Can You Have Too Many Bridesmaids? We Say It's Not About the Number
According to a 2015 survey, the average number of bridesmaids in the United States falls somewhere between four and five. Perhaps that number sounds accurate to someone who lives in New York or Kansas, but for me, an Alabama resident in my fifth year on the wedding circuit, that number seems awfully low. Clearly, the survey did not take into account all the Southern weddings I’ve attended in which the bridesmaids numbered a baker’s dozen. (And it definitely didn’t take into account the wedding in which my coworker is one of 22 bridesmaids.) Of course, though plenty of Southern brides opt for larger wedding parties, there are just as many who choose to keep it small. And while we’d love to hand you a bridesmaid calculator to keep it simple, there’s no method to the matrimonial madness. Instead, here are a few things to consider as you draft your bridal squad.
You are not obligated to have any ‘maids at all.
Aunt Sissy might throw a hissy fit, but you’re entitled to a bridesmaid-free ceremony, if you so choose. Consider reserving special seats for your first ladies at the ceremony or incorporate them as greeters or readers instead.
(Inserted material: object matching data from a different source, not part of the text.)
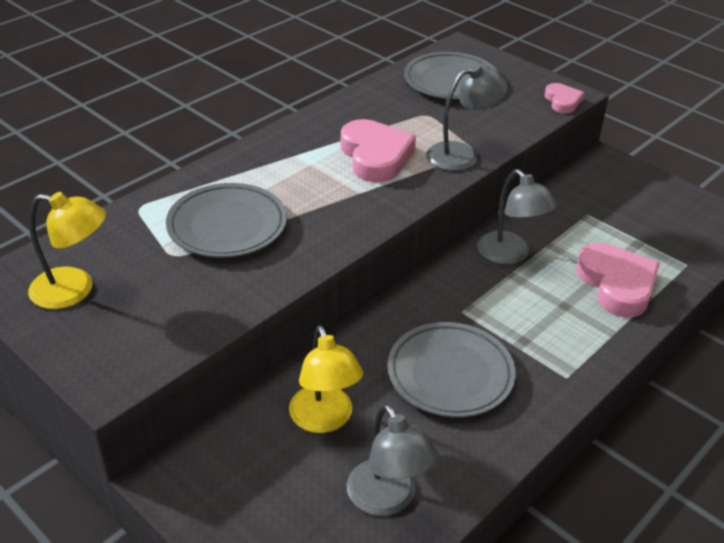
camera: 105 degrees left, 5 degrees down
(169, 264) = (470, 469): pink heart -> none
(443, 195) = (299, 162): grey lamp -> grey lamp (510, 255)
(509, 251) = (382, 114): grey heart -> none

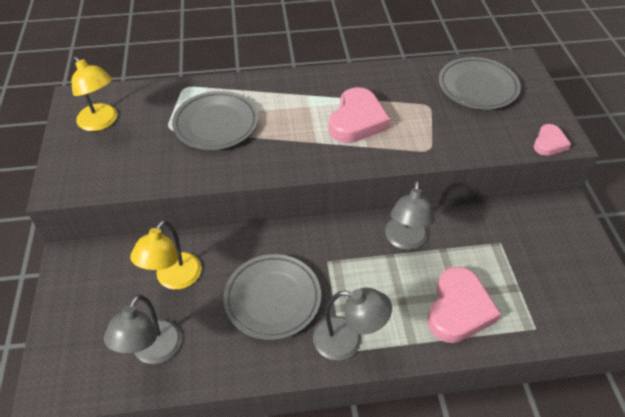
camera: 40 degrees right, 10 degrees up
(461, 154) = (418, 148): grey lamp -> grey lamp (348, 340)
Remember, too, that you can include close friends in engagement parties and bachelorette weekend festivities even if you don’t ask them to stand by your side on the big day. (And they’ll likely appreciate the opportunity to celebrate you without having to shell out the money for a bridesmaid dress.)
You may have as many ‘maids/matrons/attendants as you wish.
If you’ve been blessed with both quantity and quality in the friends-and-family department and want to include every last one of them in the ceremony, do it! This is your day.
That said, it’s important to be mindful of your budget. Consider that the wedding party is traditionally invited to the rehearsal dinner; and it’s also in good taste to give your attendants plus-ones for the rehearsal dinner and wedding. So if you were hoping to keep the rehearsal dinner cozy and intimate, having 20 bridesmaids (plus their guests, plus the groomsmen and their guests) doesn’t make much sense.
The number of bridesmaids does not need to match the number of groomsmen.
Unless you count symmetry as a virtue ranked right up there with patience and charity, there is no reason that you and your partner must have the same number of attendants. You shouldn’t have to phone-in an old neighborhood acquaintance just so your groom’s friend Bobby has a gal to walk down the aisle. He’ll be fine.
Regardless of the number of bridesmaids you decide to have, be thoughtful about the demands you make of them, from the cost of their dresses to makeup-and-hair requests. On the other hand, if you’re suddenly regretting asking 17 people to be bridesmaids, behaving like a total bridezilla is a surefire way to shrink your squad from 17 to zero.